For years the cartoonist — Randall Munroe — has been fielding these wild questions on a special “sub domain” of his comic strip’s web page ( at whatIf.xkcd.com ) The answers are illustrated with some of his endearing stick figures and simple diagrams – but there’s always been real science in the paragraphs of text that accompany them. What’s really amazing is he only announced his plans to publish this book yesterday — in a blog post entitled “What if I wrote a book?” His fan base was so thrilled, a huge number apparently rushed over to Amazon to pre-order their copies!

To encourage them to buy, the author even created a special cartoon just to answer one more question.

XCKD author publishes What If

They may also have been intrigued by the fact that this book will contain new material in addition to some of the author’s favorite questions from his web site. “As I’ve sifted through the letters submitted to What If every week, I’ve occasionally set aside particularly neat questions that I wanted to spend a little more time on,” Munroe wrote in his blog post. “This book features my answers to those questions, along with revised and updated versions of some of my favorite articles from the site….)

But there’s one more fascinating data point. Right now, the unpublished book doesn’t even appear on Amazon’s list of the top 100 best-selling Kindle ebooks. It’s got me wondering if most of Amazon’s customers are just buying Kindle ebooks now. So it’s much easier to get to the top of Amazon’s list of print best-sellers — because Amazon’s selling so few printed books!

4 thoughts to “How An Unpublished XKCD Book Became an Amazon Best-Seller”

  1. Alternate hypothesis: as there is no scarcity of them on day one, there’s no advantage in pre-ordering ebooks, do most ebook buyers simply wait and buy them once released?

    Do pre-order books *ever* show up on the best-selling ebook list?

  2. I don’t buy Kindle ebooks, due to Amazon’s history of un-publishing them when THEY think it’s convenient. Hard-copy only for me.
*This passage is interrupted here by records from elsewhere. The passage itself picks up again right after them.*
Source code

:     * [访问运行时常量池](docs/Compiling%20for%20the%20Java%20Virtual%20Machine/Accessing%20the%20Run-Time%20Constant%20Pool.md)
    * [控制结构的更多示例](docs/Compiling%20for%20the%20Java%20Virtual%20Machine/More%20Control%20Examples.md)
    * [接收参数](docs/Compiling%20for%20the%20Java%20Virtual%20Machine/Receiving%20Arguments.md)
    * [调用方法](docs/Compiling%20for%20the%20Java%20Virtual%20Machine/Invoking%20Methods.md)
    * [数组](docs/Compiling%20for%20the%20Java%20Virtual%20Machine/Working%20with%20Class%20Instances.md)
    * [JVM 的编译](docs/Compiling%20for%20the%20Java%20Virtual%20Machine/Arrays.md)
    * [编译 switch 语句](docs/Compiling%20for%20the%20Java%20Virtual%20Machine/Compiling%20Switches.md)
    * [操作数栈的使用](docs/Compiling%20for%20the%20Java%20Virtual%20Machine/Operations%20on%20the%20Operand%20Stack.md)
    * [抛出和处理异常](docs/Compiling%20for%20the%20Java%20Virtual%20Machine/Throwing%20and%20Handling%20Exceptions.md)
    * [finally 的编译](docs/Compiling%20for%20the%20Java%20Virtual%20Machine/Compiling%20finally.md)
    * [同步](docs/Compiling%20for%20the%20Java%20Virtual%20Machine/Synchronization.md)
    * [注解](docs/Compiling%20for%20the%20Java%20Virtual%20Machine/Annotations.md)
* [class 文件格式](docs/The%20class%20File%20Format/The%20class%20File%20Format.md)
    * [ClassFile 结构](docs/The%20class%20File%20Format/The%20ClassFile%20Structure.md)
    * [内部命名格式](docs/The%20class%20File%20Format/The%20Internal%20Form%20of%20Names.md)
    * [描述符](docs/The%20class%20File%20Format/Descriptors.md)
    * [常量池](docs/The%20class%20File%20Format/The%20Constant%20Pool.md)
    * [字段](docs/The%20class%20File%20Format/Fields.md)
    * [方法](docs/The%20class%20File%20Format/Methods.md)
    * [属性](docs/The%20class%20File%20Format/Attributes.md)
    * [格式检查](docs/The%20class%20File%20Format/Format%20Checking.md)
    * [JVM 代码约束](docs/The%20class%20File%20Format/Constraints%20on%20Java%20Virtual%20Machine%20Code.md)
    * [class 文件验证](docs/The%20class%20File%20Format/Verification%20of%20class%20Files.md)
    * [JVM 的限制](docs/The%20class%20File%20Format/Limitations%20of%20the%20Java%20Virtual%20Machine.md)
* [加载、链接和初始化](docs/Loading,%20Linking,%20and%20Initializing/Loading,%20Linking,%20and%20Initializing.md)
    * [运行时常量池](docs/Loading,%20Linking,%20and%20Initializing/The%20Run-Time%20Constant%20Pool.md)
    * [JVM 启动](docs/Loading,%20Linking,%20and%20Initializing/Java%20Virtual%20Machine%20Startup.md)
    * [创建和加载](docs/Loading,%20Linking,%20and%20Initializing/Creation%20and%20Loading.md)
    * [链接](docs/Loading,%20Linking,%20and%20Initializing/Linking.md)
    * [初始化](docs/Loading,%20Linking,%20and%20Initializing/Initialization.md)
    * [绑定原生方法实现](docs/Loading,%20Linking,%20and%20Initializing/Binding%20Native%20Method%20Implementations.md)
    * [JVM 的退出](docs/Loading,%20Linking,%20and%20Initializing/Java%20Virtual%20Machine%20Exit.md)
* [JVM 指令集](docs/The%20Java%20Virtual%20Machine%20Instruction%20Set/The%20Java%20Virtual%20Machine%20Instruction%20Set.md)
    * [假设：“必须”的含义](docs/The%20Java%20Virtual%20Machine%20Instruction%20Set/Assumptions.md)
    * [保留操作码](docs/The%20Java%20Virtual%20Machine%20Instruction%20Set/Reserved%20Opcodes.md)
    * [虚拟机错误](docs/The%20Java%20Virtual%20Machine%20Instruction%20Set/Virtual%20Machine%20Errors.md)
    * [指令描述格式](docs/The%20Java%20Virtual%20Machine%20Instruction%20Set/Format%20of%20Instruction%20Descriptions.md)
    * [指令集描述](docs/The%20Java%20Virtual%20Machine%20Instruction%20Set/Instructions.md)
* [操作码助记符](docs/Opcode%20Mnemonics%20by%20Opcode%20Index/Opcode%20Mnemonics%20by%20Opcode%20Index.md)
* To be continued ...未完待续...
  3. To “a different phil” — I prefer to buy DRM-free ebooks (e.g. directly from Baen) but when I can’t, I buy Kindle ones. Why? Because the DRM is trivially easy to break (there’s a Calibre plug-in.) As long as the book has a “delivery to my PC” option, I’ve never had one not be breakable, and once I have it as an unencrypted MOBI file, I can convert it to epub with Calibre and read it in a reader of my choice… and Amazon can do nothing to later take it away. A few books don’t have the “deliver to my PC” option, and are only readable on a real Kindle or an Android device (presumably iOS too but I don’t have an iOS device for it to offer to deliver to) and I haven’t bought those as presumably they cannot have the DRM removed.